[Saved data entries]

--------

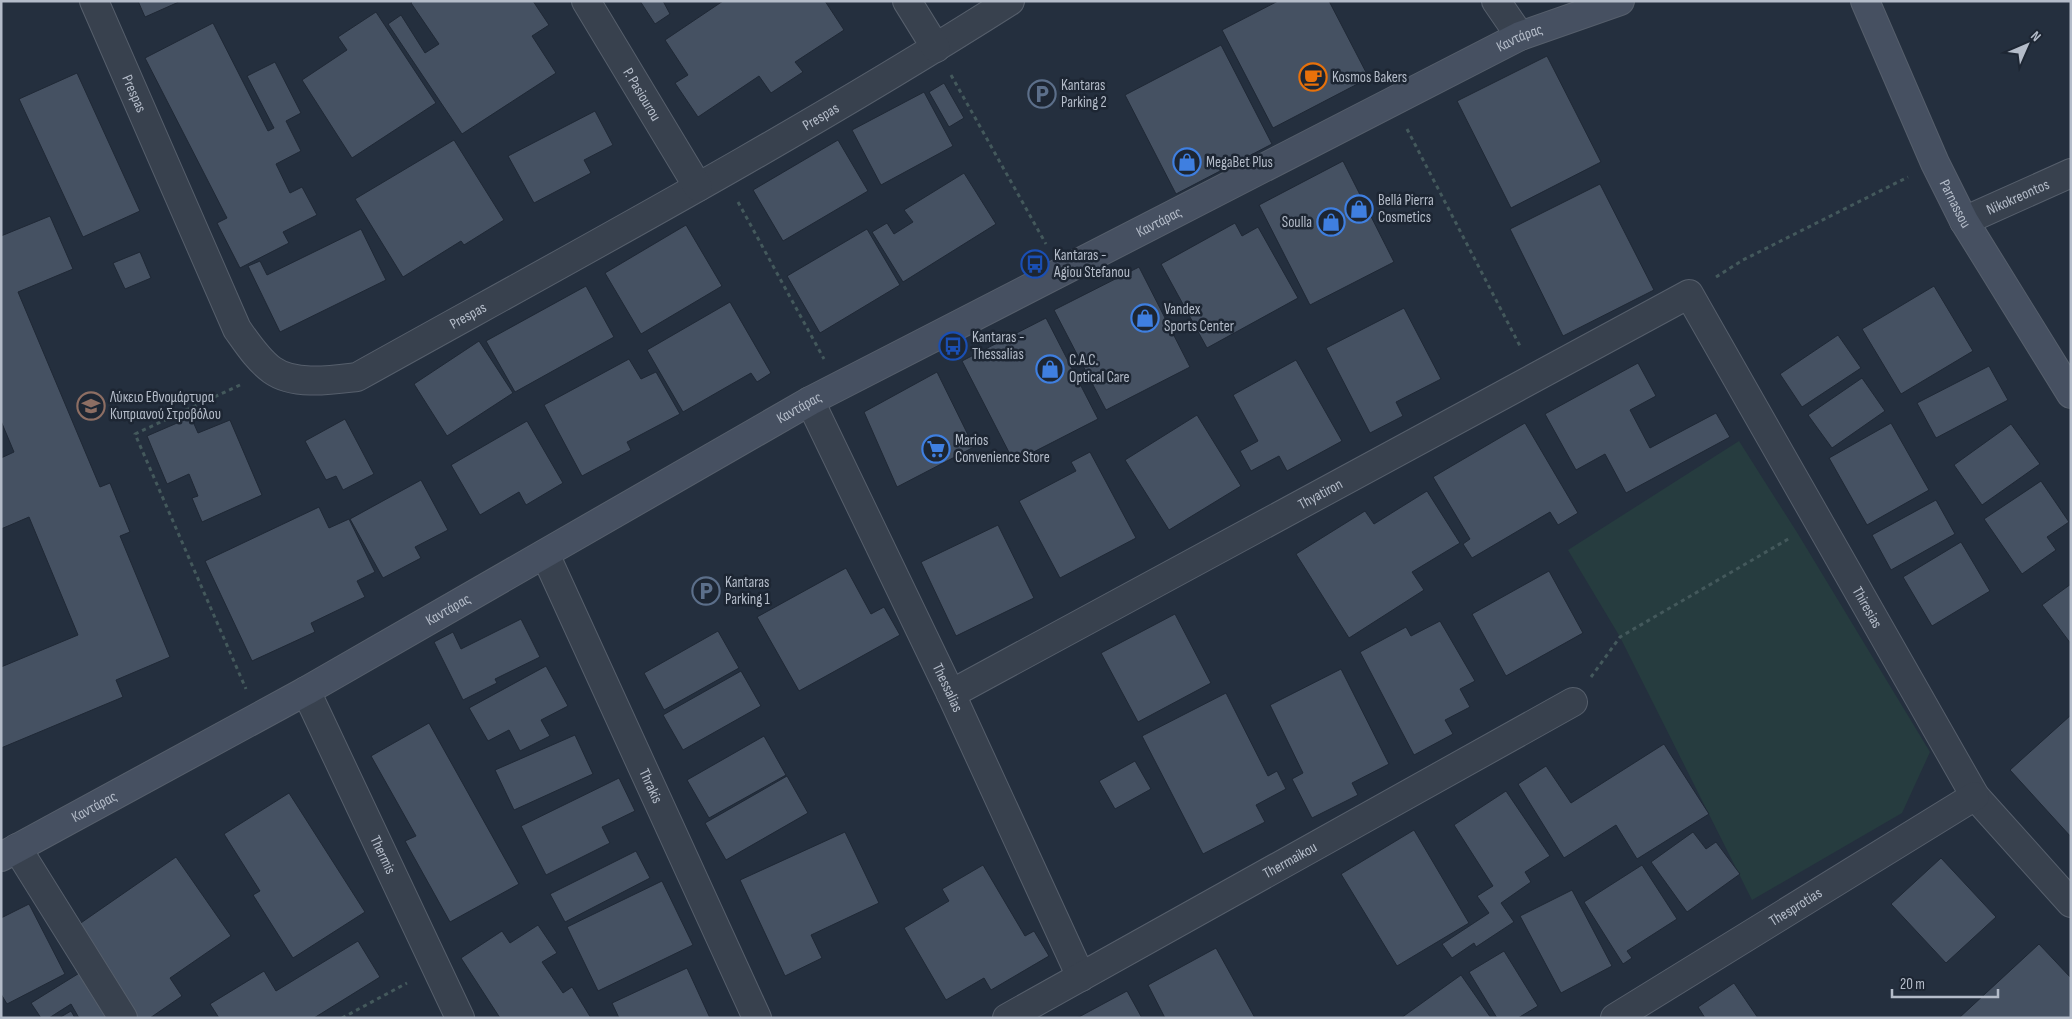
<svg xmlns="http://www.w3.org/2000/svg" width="2072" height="1019" viewBox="0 0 2072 1019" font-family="'Sofia Sans Condensed',sans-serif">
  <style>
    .green { fill: #263c3f }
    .building { fill: #455162; stroke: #1f2835 }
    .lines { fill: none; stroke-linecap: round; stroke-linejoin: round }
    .street-casing { stroke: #565f6c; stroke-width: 30 }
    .secondary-casing { stroke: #565f6c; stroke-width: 30 }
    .path { stroke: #44595c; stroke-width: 3; stroke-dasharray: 4 4; stroke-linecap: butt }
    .street { stroke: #38414e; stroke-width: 28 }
    .secondary { stroke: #465061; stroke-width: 28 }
    .labels { text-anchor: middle; stroke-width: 5; stroke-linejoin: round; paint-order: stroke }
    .street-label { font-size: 15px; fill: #b4bcc9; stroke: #1d2633 }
    .poi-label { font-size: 15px; fill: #b4bcc9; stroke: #1d2633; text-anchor: start }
  </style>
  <rect width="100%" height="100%" fill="#242f3e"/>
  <!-- green -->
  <path class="green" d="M 1739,441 L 1798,534 L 1930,752 L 1902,813 L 1752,900 L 1620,637 L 1568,550 Z"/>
  <!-- building -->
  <g class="building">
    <path d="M 138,1 L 181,1 L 145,17 Z"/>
    <path d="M 413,1 L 533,1 L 549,25 L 532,36 L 556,73 L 462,134 L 388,24 L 401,15 L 425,53 L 439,44 L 411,3 Z"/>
    <path d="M 640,1 L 663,1 L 670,14 L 655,24 Z"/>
    <path d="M 723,1 L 825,1 L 844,30 L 795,62 L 803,72 L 771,93 L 759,76 L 698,117 L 675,83 L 688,75 L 665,40 Z"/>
    <path d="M 1278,1 L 1329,1 L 1369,78 L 1273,128 L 1222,30 Z"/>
    <path d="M 376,12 L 436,103 L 352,158 L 302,80 L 347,50 L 338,37 Z"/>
    <path d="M 213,23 L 268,131 L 274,128 L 247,76 L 275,62 L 301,113 L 286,121 L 301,151 L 276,164 L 290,193 L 302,187 L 317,215 L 283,232 L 289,243 L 240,268 L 217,223 L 227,218 L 145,58 Z"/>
    <path d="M 1221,45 L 1272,144 L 1176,194 L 1125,95 Z"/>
    <path d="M 1547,56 L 1601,162 L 1511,208 L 1457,101 Z"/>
    <path d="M 77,73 L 140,211 L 83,237 L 19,99 Z"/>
    <path d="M 944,83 L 964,118 L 949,127 L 929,92 Z"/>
    <path d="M 924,92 L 953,146 L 881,185 L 852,130 Z"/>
    <path d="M 595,111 L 613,145 L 584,160 L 591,173 L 534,203 L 508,156 Z"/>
    <path d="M 454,140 L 504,220 L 464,245 L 461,241 L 403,277 L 355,199 Z"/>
    <path d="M 838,140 L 868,191 L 783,241 L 753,190 Z"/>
    <path d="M 1343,161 L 1394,262 L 1310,305 L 1259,205 Z"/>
    <path d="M 964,173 L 996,224 L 903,282 L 872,232 L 887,223 L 894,234 L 913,222 L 904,210 Z"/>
    <path d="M 1600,184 L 1654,290 L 1563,336 L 1510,229 Z"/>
    <path d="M 50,216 L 73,269 L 18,292 L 100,487 L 110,483 L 130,532 L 120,536 L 170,657 L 116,680 L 123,697 L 1,748 L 1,667 L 78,635 L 29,517 L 1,529 L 1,458 L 14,452 L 1,421 L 1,236 Z"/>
    <path d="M 1235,223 L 1242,236 L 1258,227 L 1298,298 L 1207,348 L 1161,264 Z"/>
    <path d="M 686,225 L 722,286 L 641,334 L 605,273 Z"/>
    <path d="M 361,229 L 386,280 L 280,332 L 248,266 L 260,261 L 267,275 Z"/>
    <path d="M 867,229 L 900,285 L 820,333 L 787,276 Z"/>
    <path d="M 140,252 L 151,278 L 125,289 L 113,263 Z"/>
    <path d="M 1139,267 L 1190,367 L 1106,410 L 1054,310 Z"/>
    <path d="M 586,286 L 614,337 L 515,392 L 486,341 Z"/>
    <path d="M 1934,286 L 1973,351 L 1901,394 L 1862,329 Z"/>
    <path d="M 730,302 L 771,373 L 757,382 L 751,373 L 683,412 L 647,350 Z"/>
    <path d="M 1404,308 L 1441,379 L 1396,402 L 1403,416 L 1370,433 L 1326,348 Z"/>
    <path d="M 1046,318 L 1098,419 L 1014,462 L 962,361 Z"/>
    <path d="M 1838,335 L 1861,368 L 1802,407 L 1780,374 Z"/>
    <path d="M 479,341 L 513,393 L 447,436 L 414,384 Z"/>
    <path d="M 629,359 L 641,379 L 656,372 L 680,414 L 627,442 L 631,450 L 582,476 L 544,405 Z"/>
    <path d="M 1296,360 L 1342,441 L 1287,471 L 1279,456 L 1251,471 L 1240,451 L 1258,441 L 1233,395 Z"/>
    <path d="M 1638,363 L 1656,396 L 1630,410 L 1650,448 L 1716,413 L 1730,437 L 1626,493 L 1605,454 L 1576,470 L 1545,414 Z"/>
    <path d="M 1989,366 L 2008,400 L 1936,438 L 1917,403 Z"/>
    <path d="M 937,372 L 974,447 L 897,487 L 864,412 Z"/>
    <path d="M 1862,378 L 1885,411 L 1832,448 L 1808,415 Z"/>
    <path d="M 1197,415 L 1241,486 L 1169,530 L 1125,460 Z"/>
    <path d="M 191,417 L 198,433 L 230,420 L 262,495 L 202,522 L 192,498 L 198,496 L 189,474 L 167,484 L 147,436 Z"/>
    <path d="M 345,419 L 374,474 L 343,490 L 336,476 L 326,480 L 305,441 Z"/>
    <path d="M 527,421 L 563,483 L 526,505 L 519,492 L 480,515 L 451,465 Z"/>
    <path d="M 1525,423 L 1578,513 L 1558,525 L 1550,512 L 1472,558 L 1463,544 L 1470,539 L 1433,477 Z"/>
    <path d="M 1891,423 L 1929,490 L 1867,525 L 1829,458 Z"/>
    <path d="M 2011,424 L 2040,464 L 1982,505 L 1954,465 Z"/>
    <path d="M 1090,452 L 1136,538 L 1060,578 L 1019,501 L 1076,471 L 1071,462 Z"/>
    <path d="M 421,480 L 448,530 L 415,547 L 421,558 L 383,578 L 350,519 Z"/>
    <path d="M 2041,481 L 2069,522 L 2047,537 L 2056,550 L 2022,574 L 1984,519 Z"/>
    <path d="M 1427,491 L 1460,543 L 1412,572 L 1424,590 L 1349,638 L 1296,554 L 1365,511 L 1374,524 Z"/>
    <path d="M 1936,500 L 1955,534 L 1891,570 L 1872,535 Z"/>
    <path d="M 319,507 L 329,528 L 349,519 L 375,572 L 357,581 L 365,597 L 311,623 L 315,632 L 252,661 L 205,561 Z"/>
    <path d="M 998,525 L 1034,598 L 956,636 L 921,562 Z"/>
    <path d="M 1961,542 L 1990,591 L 1932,626 L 1903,577 Z"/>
    <path d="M 846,568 L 871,614 L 884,607 L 900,635 L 799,691 L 757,617 Z"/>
    <path d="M 1549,571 L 1583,633 L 1506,676 L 1472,614 Z"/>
    <path d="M 2071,584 L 2071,644 L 2042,605 Z"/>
    <path d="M 1175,614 L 1211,683 L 1138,722 L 1101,653 Z"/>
    <path d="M 521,619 L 540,657 L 495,679 L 497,683 L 463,700 L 434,642 L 453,632 L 461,649 Z"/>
    <path d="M 1440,621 L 1475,681 L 1460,689 L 1470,707 L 1445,720 L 1453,734 L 1414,755 L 1360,652 L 1406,627 L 1411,636 Z"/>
    <path d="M 718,631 L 739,668 L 664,710 L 644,673 Z"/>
    <path d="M 546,666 L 568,706 L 541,720 L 550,736 L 520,751 L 509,730 L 488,741 L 469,708 Z"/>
    <path d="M 1341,669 L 1389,764 L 1352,783 L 1358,795 L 1312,818 L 1292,779 L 1303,773 L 1270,705 Z"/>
    <path d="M 741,671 L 761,706 L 683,750 L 663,715 Z"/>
    <path d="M 1226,693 L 1268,776 L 1277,771 L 1286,789 L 1256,805 L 1265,822 L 1203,854 L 1142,736 Z"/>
    <path d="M 2071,715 L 2071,837 L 2010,770 Z"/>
    <path d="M 429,723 L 519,884 L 450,922 L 405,841 L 416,836 L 371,756 Z"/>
    <path d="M 575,735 L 593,774 L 514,810 L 495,770 Z"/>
    <path d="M 764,736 L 786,775 L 709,818 L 687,780 Z"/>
    <path d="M 1664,744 L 1709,814 L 1637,859 L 1616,825 L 1564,858 L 1518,784 L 1546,766 L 1571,803 Z"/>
    <path d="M 1135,761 L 1151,789 L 1115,809 L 1099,781 Z"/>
    <path d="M 787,776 L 808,813 L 726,860 L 705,823 Z"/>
    <path d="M 619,778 L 635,811 L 602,827 L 610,843 L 546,875 L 521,826 Z"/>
    <path d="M 1506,791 L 1550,856 L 1525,872 L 1531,882 L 1501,903 L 1514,922 L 1476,947 L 1474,943 L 1452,958 L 1442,944 L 1489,913 L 1477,896 L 1493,886 L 1454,825 Z"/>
    <path d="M 289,793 L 365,912 L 293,958 L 253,895 L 260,891 L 224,834 Z"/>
    <path d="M 1414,830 L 1469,923 L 1397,966 L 1341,874 Z"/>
    <path d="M 845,832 L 879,903 L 811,935 L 822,958 L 785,976 L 740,880 Z"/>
    <path d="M 1693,832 L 1706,849 L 1716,842 L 1740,874 L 1687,912 L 1651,862 Z"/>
    <path d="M 636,851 L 650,878 L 565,922 L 550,894 Z"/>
    <path d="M 176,857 L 231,936 L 170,978 L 182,996 L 150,1018 L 137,1018 L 75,927 Z"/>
    <path d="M 1941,858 L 1996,917 L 1946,963 L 1891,904 Z"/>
    <path d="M 983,865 L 1025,936 L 1034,931 L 1049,956 L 991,990 L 984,978 L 946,1000 L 904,928 L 949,901 L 942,889 Z"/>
    <path d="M 1642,865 L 1677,919 L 1627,951 L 1632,958 L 1623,964 L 1584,902 Z"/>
    <path d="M 662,881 L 693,945 L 598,991 L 567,927 Z"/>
    <path d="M 1572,890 L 1612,966 L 1561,993 L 1520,916 Z"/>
    <path d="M 29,904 L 65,974 L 7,1004 L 1,994 L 1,918 Z"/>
    <path d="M 538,925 L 557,953 L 542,962 L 563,993 L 572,987 L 591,1018 L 500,1018 L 461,958 L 502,931 L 510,943 Z"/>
    <path d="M 358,941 L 380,977 L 314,1018 L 219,1018 L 210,1004 L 264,971 L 276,991 Z"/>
    <path d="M 2039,944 L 2071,978 L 2071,1018 L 1959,1018 Z"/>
    <path d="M 1216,948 L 1255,1018 L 1165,1018 L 1148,985 Z"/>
    <path d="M 1504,951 L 1538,1006 L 1518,1018 L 1497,1018 L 1469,972 Z"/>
    <path d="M 687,968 L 710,1018 L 619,1018 L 612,1003 Z"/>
    <path d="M 81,972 L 111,1018 L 79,1018 L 71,1004 L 49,1018 L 41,1018 L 31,1003 Z"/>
    <path d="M 1461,975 L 1491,1018 L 1401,1018 Z"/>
    <path d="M 1734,983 L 1758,1018 L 1705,1018 L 1698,1007 Z"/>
    <path d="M 1127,991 L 1142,1018 L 1077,1018 Z"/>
    <path d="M 71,1011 L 75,1018 L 59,1018 Z"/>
  </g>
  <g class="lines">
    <!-- street casing -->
    <g class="street-casing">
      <g id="street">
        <path id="s1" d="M 94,1 L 237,329 C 247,343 258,360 272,370 C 294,386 332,380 357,377 C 576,255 798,136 1010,1"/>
        <path id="s2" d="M 586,1 L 698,187"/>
        <path d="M 907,1 L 936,48"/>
        <path d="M 1496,1 L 1520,36"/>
        <path id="s3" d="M 1964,221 L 2071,173"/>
        <path id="s4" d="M 810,401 L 951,694 L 1081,977"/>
        <path id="s5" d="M 545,554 L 757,1018"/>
        <path id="s6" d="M 306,691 L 460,1018"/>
        <path id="s7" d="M 951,694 L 1689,294 L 1975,796 L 2071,903"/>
        <path d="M 17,848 L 123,1018"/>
        <path id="s8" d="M 1007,1018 L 1573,702"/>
        <path id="s9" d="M 1615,1018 L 1975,796"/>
      </g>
    </g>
    <!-- secondary casing -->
    <g class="secondary-casing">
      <g id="secondary">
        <path id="s10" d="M 1865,1 L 1935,163 L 1964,221 L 2071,394"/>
        <path id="s11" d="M 1,857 L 306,691 L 810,401 L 1520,36 L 1620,1"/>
      </g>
    </g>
    <!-- path -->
    <g class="path">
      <path d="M 951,75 L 1046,244"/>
      <path d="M 1407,129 L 1521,348"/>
      <path d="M 738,202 L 824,359"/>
      <path d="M 1716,277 L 1743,260 L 1908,177"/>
      <path d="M 240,385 L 135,434 L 246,689"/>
      <path d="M 1591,677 L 1620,637 L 1790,538"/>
      <path d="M 342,1018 L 407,983"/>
    </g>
    <!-- street -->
    <use href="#street" class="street"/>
    <!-- secondary -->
    <use href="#secondary" class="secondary"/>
  </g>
  <!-- icons -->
  <defs>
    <g id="cafe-ring" transform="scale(1.4375)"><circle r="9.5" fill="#1d2633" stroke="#e8710a" stroke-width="1.5"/><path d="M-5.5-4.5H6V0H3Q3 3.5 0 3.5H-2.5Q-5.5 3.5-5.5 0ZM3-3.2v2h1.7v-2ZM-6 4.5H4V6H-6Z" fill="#e8710a"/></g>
    <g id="parking-ring" transform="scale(1.4375)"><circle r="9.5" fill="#1d2633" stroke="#5c6f8a" stroke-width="1.5"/><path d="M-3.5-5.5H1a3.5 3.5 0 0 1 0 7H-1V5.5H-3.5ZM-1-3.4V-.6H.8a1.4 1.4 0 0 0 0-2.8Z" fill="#5c6f8a"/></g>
    <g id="shop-ring" transform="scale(1.4375)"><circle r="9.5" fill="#1d2633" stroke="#3f7fe0" stroke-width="1.5"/><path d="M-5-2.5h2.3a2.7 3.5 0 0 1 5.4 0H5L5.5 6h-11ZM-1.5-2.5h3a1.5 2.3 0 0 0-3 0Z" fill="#3f7fe0"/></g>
    <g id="bus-ring" transform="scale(1.4375)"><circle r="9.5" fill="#1d2633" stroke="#1a4fb4" stroke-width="1.5"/><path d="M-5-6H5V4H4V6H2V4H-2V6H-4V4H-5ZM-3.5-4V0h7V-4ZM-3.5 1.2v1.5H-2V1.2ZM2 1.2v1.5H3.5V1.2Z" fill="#1a4fb4"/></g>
    <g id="school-ring" transform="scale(1.4375)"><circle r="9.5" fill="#1d2633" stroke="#8d6e63" stroke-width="1.5"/><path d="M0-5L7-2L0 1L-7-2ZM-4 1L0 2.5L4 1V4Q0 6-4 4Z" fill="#8d6e63"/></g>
    <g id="supermarket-ring" transform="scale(1.4375)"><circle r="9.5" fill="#1d2633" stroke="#3f7fe0" stroke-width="1.5"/><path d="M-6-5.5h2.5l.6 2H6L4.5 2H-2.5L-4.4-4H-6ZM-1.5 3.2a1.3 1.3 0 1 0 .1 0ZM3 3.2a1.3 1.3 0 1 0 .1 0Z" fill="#3f7fe0"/></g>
  </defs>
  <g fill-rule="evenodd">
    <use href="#cafe-ring" x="1313" y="77"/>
    <use href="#parking-ring" x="1042" y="94"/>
    <use href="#shop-ring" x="1187" y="162"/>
    <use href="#shop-ring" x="1359" y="209"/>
    <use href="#shop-ring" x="1331" y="222"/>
    <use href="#bus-ring" x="1035" y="264"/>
    <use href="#shop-ring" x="1145" y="318"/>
    <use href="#bus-ring" x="953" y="346"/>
    <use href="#shop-ring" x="1050" y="369"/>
    <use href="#school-ring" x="91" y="406"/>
    <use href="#supermarket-ring" x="936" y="449"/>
    <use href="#parking-ring" x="706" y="591"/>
  </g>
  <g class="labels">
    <!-- street labels -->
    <g class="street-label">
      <text dy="5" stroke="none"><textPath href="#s11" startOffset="1726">Καντάρας</textPath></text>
      <text dy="5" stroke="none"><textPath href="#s1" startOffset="101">Prespas</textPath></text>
      <text dy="5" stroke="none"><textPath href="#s2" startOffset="109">P. Pasiourou</textPath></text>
      <text dy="5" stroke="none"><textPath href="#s1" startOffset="1031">Prespas</textPath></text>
      <text dy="5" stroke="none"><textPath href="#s3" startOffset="59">Nikokreontos</textPath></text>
      <text dy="5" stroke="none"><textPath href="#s10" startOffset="222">Parnassou</textPath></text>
      <text dy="5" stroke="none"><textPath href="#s11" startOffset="1321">Καντάρας</textPath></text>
      <text dy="5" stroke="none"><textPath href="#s1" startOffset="626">Prespas</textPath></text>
      <text dy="5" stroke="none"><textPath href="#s11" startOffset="916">Καντάρας</textPath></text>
      <text dy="5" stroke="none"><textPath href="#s7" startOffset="420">Thyatiron</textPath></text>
      <text dy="5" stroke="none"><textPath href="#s7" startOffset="1200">Thiresias</textPath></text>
      <text dy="5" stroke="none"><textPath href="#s11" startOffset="511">Καντάρας</textPath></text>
      <text dy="5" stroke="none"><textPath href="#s4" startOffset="318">Thessalias</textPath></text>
      <text dy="5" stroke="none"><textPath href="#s5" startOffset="255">Thrakis</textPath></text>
      <text dy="5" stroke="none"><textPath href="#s11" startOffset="106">Καντάρας</textPath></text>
      <text dy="5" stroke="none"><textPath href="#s6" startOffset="181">Thermis</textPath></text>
      <text dy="5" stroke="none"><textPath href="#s8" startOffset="324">Thermaikou</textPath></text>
      <text dy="5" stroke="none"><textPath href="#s9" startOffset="212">Thesprotias</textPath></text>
    </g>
    <!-- poi labels -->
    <g class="poi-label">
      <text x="1332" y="82">Kosmos Bakers</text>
      <text x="1061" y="90">Kantaras<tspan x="1061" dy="17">Parking 2</tspan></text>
      <text x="1206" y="167">MegaBet Plus</text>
      <text x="1378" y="205">Bellá Pierra<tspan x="1378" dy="17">Cosmetics</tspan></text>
      <text x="1312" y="227" text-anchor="end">Soulla</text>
      <text x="1054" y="260">Kantaras -<tspan x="1054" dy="17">Agiou Stefanou</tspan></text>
      <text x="1164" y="314">Vandex<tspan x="1164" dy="17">Sports Center</tspan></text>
      <text x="972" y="342">Kantaras -<tspan x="972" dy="17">Thessalias</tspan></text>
      <text x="1069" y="365">C.A.C.<tspan x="1069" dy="17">Optical Care</tspan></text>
      <text x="110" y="402">Λύκειο Εθνομάρτυρα<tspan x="110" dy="17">Κυπριανού Στροβόλου</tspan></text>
      <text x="955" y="445">Marios<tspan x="955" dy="17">Convenience Store</tspan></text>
      <text x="725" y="587">Kantaras<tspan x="725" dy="17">Parking 1</tspan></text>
    </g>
  </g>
  <!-- border -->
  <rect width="2072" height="1019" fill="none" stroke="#b4bcc9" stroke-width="5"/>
  <!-- north arrow -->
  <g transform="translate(2027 45) rotate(45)" stroke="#1d2633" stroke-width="4" paint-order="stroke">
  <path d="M0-4L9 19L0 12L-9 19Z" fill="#b4bcc9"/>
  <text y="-8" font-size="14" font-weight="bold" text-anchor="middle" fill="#b4bcc9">N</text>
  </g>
  <!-- scale -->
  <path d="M1892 989v8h106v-8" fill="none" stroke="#b4bcc9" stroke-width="2.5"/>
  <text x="1900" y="989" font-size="15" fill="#b4bcc9" stroke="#1d2633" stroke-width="4" paint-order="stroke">20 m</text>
</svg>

--------

Task objective :: Using the data above, transcribe the lines that run from the line with "none; stroke-linecap: round;" to the line with "#44595c; stroke-width: 3;", both ends kept, and output nothing else.

Result for this task ::
    .lines { fill: none; stroke-linecap: round; stroke-linejoin: round }
    .street-casing { stroke: #565f6c; stroke-width: 30 }
    .secondary-casing { stroke: #565f6c; stroke-width: 30 }
    .path { stroke: #44595c; stroke-width: 3; stroke-dasharray: 4 4; stroke-linecap: butt }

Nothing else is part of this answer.